**To do**
The response must restate the data exactly, with nothing left out.

**Data for this exercise**
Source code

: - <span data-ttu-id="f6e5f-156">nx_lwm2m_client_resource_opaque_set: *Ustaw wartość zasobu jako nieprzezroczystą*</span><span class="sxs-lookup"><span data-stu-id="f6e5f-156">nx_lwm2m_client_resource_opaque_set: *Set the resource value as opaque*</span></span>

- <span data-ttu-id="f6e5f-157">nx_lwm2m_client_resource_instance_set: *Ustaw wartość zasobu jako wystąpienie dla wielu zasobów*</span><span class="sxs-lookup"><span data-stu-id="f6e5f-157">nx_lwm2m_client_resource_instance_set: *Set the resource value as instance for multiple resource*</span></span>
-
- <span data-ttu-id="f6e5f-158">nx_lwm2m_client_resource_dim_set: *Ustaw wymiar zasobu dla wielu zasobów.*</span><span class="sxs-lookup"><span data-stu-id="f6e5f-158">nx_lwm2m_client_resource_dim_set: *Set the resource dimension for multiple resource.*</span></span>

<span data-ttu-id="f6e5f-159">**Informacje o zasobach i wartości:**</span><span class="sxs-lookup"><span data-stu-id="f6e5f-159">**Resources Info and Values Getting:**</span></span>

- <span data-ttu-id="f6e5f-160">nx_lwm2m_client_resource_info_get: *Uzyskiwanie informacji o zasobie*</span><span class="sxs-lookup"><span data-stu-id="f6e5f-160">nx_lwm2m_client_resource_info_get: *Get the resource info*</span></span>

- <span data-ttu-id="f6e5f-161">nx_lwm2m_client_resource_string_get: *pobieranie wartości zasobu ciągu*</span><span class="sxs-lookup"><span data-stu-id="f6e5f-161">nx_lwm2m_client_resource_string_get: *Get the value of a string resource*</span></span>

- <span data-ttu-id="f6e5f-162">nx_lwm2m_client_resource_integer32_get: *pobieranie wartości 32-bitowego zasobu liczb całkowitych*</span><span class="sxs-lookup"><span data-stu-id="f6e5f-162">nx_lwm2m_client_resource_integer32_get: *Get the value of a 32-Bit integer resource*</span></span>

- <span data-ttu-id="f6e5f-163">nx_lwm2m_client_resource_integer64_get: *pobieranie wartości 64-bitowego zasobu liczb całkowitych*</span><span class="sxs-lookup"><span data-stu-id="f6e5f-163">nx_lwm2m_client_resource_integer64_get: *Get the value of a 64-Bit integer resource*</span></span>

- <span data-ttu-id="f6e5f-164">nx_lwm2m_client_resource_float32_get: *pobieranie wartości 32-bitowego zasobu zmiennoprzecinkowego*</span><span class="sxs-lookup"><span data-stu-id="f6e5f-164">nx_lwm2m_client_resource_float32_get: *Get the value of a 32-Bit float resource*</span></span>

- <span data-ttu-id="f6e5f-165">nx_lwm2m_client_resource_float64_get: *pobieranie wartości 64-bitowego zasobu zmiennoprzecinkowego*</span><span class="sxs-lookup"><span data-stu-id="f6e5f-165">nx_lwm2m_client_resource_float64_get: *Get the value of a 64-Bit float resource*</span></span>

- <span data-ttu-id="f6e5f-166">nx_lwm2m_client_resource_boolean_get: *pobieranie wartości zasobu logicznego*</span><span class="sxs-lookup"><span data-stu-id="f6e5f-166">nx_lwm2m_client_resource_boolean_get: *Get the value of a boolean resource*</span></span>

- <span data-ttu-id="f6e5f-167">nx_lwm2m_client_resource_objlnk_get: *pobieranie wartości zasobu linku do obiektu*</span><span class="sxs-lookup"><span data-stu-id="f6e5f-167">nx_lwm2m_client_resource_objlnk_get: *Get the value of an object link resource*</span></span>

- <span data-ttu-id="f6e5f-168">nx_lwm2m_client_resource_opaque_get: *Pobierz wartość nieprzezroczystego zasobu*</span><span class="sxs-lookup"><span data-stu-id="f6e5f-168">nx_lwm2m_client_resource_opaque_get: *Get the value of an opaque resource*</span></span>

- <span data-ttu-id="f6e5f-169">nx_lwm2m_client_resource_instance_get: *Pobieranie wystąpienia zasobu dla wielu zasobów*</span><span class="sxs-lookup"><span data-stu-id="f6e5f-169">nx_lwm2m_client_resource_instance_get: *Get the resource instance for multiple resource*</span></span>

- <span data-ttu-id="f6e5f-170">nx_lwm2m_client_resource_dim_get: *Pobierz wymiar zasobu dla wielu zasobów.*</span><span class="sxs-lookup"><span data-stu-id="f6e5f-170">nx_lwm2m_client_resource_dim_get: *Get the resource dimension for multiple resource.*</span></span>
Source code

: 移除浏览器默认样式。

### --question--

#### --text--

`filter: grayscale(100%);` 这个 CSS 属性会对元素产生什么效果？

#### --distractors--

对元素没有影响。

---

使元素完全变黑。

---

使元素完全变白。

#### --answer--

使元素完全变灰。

**Reply to the task**
Source code

: - <span data-ttu-id="f6e5f-156">nx_lwm2m_client_resource_opaque_set: *Ustaw wartość zasobu jako nieprzezroczystą*</span><span class="sxs-lookup"><span data-stu-id="f6e5f-156">nx_lwm2m_client_resource_opaque_set: *Set the resource value as opaque*</span></span>

- <span data-ttu-id="f6e5f-157">nx_lwm2m_client_resource_instance_set: *Ustaw wartość zasobu jako wystąpienie dla wielu zasobów*</span><span class="sxs-lookup"><span data-stu-id="f6e5f-157">nx_lwm2m_client_resource_instance_set: *Set the resource value as instance for multiple resource*</span></span>
-
- <span data-ttu-id="f6e5f-158">nx_lwm2m_client_resource_dim_set: *Ustaw wymiar zasobu dla wielu zasobów.*</span><span class="sxs-lookup"><span data-stu-id="f6e5f-158">nx_lwm2m_client_resource_dim_set: *Set the resource dimension for multiple resource.*</span></span>

<span data-ttu-id="f6e5f-159">**Informacje o zasobach i wartości:**</span><span class="sxs-lookup"><span data-stu-id="f6e5f-159">**Resources Info and Values Getting:**</span></span>

- <span data-ttu-id="f6e5f-160">nx_lwm2m_client_resource_info_get: *Uzyskiwanie informacji o zasobie*</span><span class="sxs-lookup"><span data-stu-id="f6e5f-160">nx_lwm2m_client_resource_info_get: *Get the resource info*</span></span>

- <span data-ttu-id="f6e5f-161">nx_lwm2m_client_resource_string_get: *pobieranie wartości zasobu ciągu*</span><span class="sxs-lookup"><span data-stu-id="f6e5f-161">nx_lwm2m_client_resource_string_get: *Get the value of a string resource*</span></span>

- <span data-ttu-id="f6e5f-162">nx_lwm2m_client_resource_integer32_get: *pobieranie wartości 32-bitowego zasobu liczb całkowitych*</span><span class="sxs-lookup"><span data-stu-id="f6e5f-162">nx_lwm2m_client_resource_integer32_get: *Get the value of a 32-Bit integer resource*</span></span>

- <span data-ttu-id="f6e5f-163">nx_lwm2m_client_resource_integer64_get: *pobieranie wartości 64-bitowego zasobu liczb całkowitych*</span><span class="sxs-lookup"><span data-stu-id="f6e5f-163">nx_lwm2m_client_resource_integer64_get: *Get the value of a 64-Bit integer resource*</span></span>

- <span data-ttu-id="f6e5f-164">nx_lwm2m_client_resource_float32_get: *pobieranie wartości 32-bitowego zasobu zmiennoprzecinkowego*</span><span class="sxs-lookup"><span data-stu-id="f6e5f-164">nx_lwm2m_client_resource_float32_get: *Get the value of a 32-Bit float resource*</span></span>

- <span data-ttu-id="f6e5f-165">nx_lwm2m_client_resource_float64_get: *pobieranie wartości 64-bitowego zasobu zmiennoprzecinkowego*</span><span class="sxs-lookup"><span data-stu-id="f6e5f-165">nx_lwm2m_client_resource_float64_get: *Get the value of a 64-Bit float resource*</span></span>

- <span data-ttu-id="f6e5f-166">nx_lwm2m_client_resource_boolean_get: *pobieranie wartości zasobu logicznego*</span><span class="sxs-lookup"><span data-stu-id="f6e5f-166">nx_lwm2m_client_resource_boolean_get: *Get the value of a boolean resource*</span></span>

- <span data-ttu-id="f6e5f-167">nx_lwm2m_client_resource_objlnk_get: *pobieranie wartości zasobu linku do obiektu*</span><span class="sxs-lookup"><span data-stu-id="f6e5f-167">nx_lwm2m_client_resource_objlnk_get: *Get the value of an object link resource*</span></span>

- <span data-ttu-id="f6e5f-168">nx_lwm2m_client_resource_opaque_get: *Pobierz wartość nieprzezroczystego zasobu*</span><span class="sxs-lookup"><span data-stu-id="f6e5f-168">nx_lwm2m_client_resource_opaque_get: *Get the value of an opaque resource*</span></span>

- <span data-ttu-id="f6e5f-169">nx_lwm2m_client_resource_instance_get: *Pobieranie wystąpienia zasobu dla wielu zasobów*</span><span class="sxs-lookup"><span data-stu-id="f6e5f-169">nx_lwm2m_client_resource_instance_get: *Get the resource instance for multiple resource*</span></span>

- <span data-ttu-id="f6e5f-170">nx_lwm2m_client_resource_dim_get: *Pobierz wymiar zasobu dla wielu zasobów.*</span><span class="sxs-lookup"><span data-stu-id="f6e5f-170">nx_lwm2m_client_resource_dim_get: *Get the resource dimension for multiple resource.*</span></span>
Source code

: 移除浏览器默认样式。

### --question--

#### --text--

`filter: grayscale(100%);` 这个 CSS 属性会对元素产生什么效果？

#### --distractors--

对元素没有影响。

---

使元素完全变黑。

---

使元素完全变白。

#### --answer--

使元素完全变灰。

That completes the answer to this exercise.